As do the characters you write.
Yes, most of my characters are neurotic. They’re easy for me to write because I’m neurotic. If you give me a list of all the problems — Have you ever been depressed? Yes. Have you ever been suicidal? Yes — I have all the problems you can possibly imagine. But at the same time, I don’t. I’m stable in my own neurosis, I think.
The women you write, like Violette in "Lolo," Marion in the "2 Days" films and even Celine in the "Before" movies aren’t alike, and they aren’t you, exactly.
Not exactly. Violette has dedicated her life to her work, she’s put aside her personal life to just focus on her work and her kid. That’s it. She’s had no "woman’s life." I’m not like that at all. I’ve had relationships after relationships—not all successful.
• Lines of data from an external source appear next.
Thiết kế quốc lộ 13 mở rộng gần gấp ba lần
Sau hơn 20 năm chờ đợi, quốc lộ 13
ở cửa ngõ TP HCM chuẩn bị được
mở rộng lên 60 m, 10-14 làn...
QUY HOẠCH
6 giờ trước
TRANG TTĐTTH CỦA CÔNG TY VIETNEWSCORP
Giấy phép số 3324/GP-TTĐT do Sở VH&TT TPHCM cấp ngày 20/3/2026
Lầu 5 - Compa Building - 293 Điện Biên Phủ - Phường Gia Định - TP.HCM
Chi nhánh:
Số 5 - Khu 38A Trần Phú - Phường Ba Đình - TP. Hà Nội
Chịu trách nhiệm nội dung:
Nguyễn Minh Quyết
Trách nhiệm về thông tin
You’re unafraid of debasing yourself in your films. You never try to make your characters seem glamorous or beautiful or perfect, which is what you see in a lot of American movies.
It’s annoying. I’m tired of seeing those women with the perfect hair, the perfect everything. They’re supposed to be junkies, but they’ve had their hair brushed. I can’t stand it. Oh my god. It makes me crazy. But they’re stars and they have a status, so even if they get out of it or play a junkie in a movie, they have to still look good. It’s really weird. It’s like people haven’t looked around them. They haven’t studied people. You see an actress on the screen and she’s supposed to be drunk, and fucked-up, and all she has is a little less makeup than usual. But her hair is still perfect. When I get drunk, nothing’s perfect. I’m a mess, and I throw up.